They say there's no such thing as bad publicity, but after the week they've had both John Galliano and his soon to be former bosses at LVMH may beg to differ.
The show, as they say, must go on and there was no shortage of people itching to see it - the phone has apparently been ringing off the hook at Dior HQ as a huge wave of interested fashion fans tried to bag a ticket.
This season the show moved from its usual location in the Tuileries gardens to a tent at the Rodin Museum, complete with the longest of catwalks - all the better for seating an ever-growing curious crowd. The entrance was packed full of photographers and onlookers, all trying to catch a glimpse of anyone familiar who happened to walk in, but the usual A-list celebrity front row was noticably absent.
The show was kicked off not by a model but by CEO Sidney Toledano giving a speech, reminding the industry that the House of Dior is bigger than a single designer, and that it has overcome greater adversity in the past.

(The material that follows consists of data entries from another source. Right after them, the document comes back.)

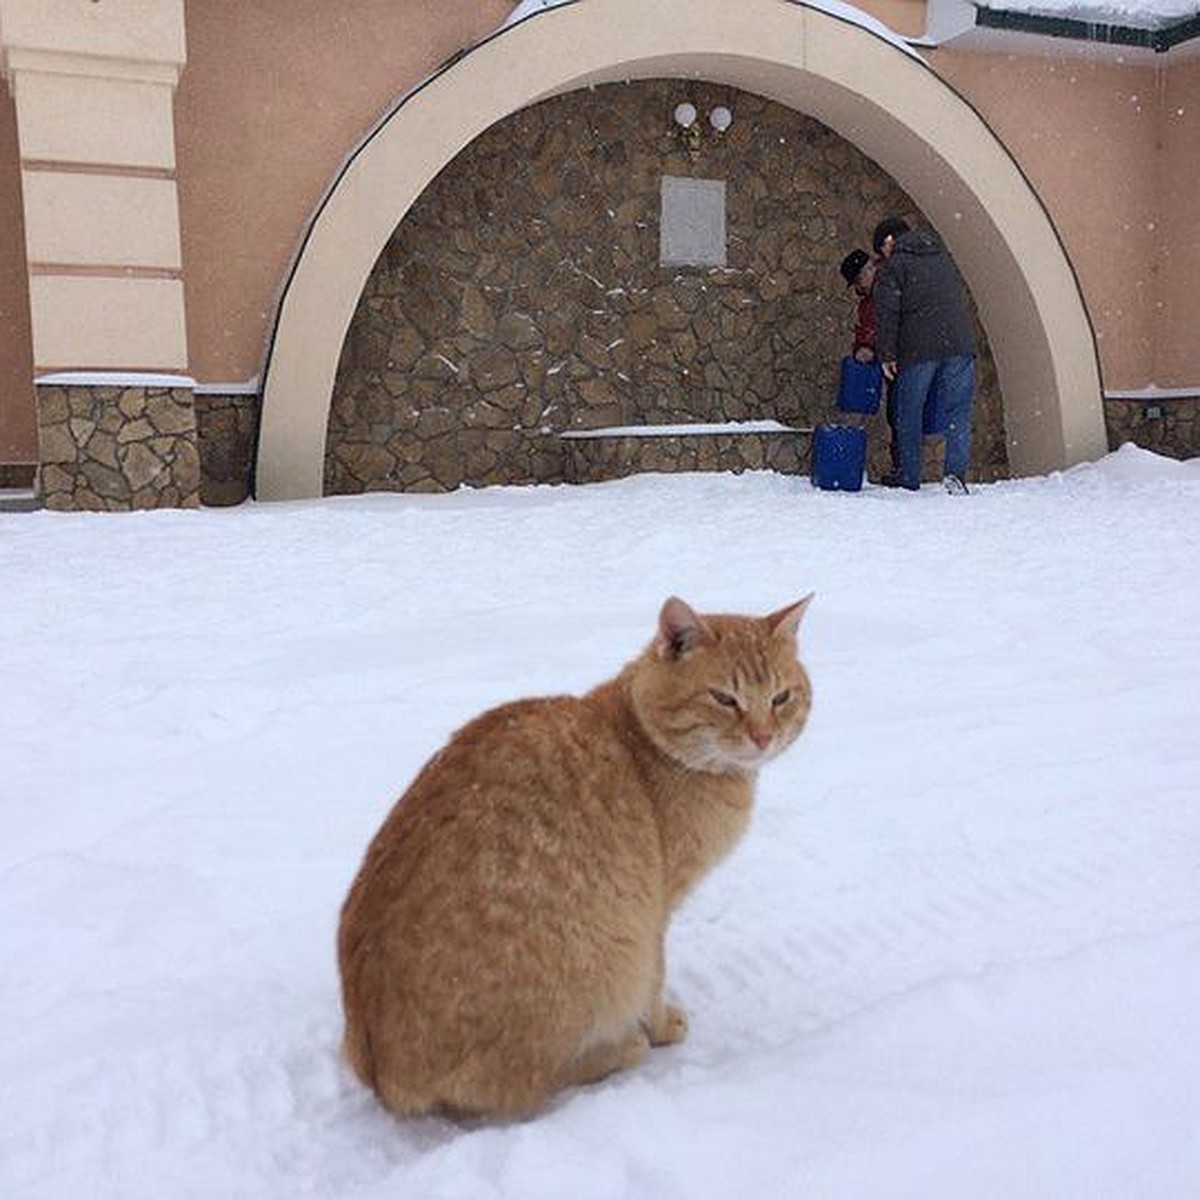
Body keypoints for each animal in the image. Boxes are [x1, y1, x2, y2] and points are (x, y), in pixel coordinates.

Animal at [333, 595, 811, 1118]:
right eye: (724, 698)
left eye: (781, 698)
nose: (763, 736)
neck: (640, 735)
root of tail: (384, 1078)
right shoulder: (654, 910)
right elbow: (655, 977)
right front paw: (660, 1026)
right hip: (609, 951)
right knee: (524, 1084)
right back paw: (620, 1048)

A thought surely has to be spared for the label's design team who have rallied round over the past few days to finish off a collection that inevitably won't be discussed as much as the absence of Galliano taking his bow. But complete it they did. The collection began with a Dandy inspired vibe, with waisted frock coats, velvet and printed knickerbockers and a dramatic full length cape all counterpointed by lightweight blouses and pretty dresses. It evolved into a parade of stunning red carpet dresses, all sheer and full - movement embellished with ruffles, embroidery and sequins.
And who took the finale bow? The staff of the atelier, all dressed in their matching white coats as the audience took to its feet to applaud. The end of an era perhaps, but certainly not the end for Dior.